When compiling a simple anonymous type code like this:

public class Test
{   
    public static void Main()
    {
        var my_anonymous = new { Name = "anonymous"};
    }
}

The IL code has a Debugger attribute for every generated method of the anonymous type. e.g. for Equals:

.method public hidebysig virtual instance bool 
          Equals(object 'value') cil managed
  {
    .custom instance void [mscorlib]System.Diagnostics.DebuggerHiddenAttribute::.ctor() = ( 01 00 00 00 )
  ... // rest of IL code

Why does the compiler generate it automatically? I compiled it with Microsoft (R) Visual C# Compiler version 4.6.1055.0, and (if this has any relevance) without using the VS cmd.

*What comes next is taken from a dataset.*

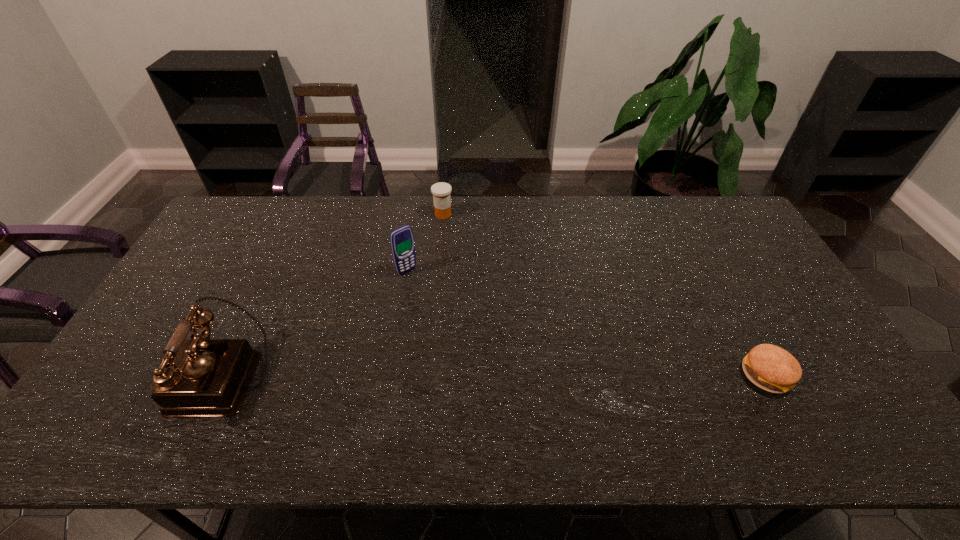
Image resolution: width=960 pixels, height=540 pixels. I want to click on vacant space on the desktop that is between the tallest object and the hamburger and is positioned on the label of the second object from right to left, so click(555, 376).

Image resolution: width=960 pixels, height=540 pixels. I want to click on vacant spot on the desktop that is between the telephone and the rightmost object and is positioned on the front-facing side of the cellular telephone, so click(512, 376).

Note: There's this answer for removing the attribute (not possible), but I wonder about the "Why?".

Answer 1

Because anonymous type implementation is automatically done by the compiler and there is no point in having the debugger step through the auto generated code.

1. Because there is no bug in the generated code; it would be a compiler bug, not something specific to your code.
2. Becuse even if there was a bug you could do little about it as the class would be rewritten once you compile.
3. Because stepping through uninteresting code every time you debug is annoying.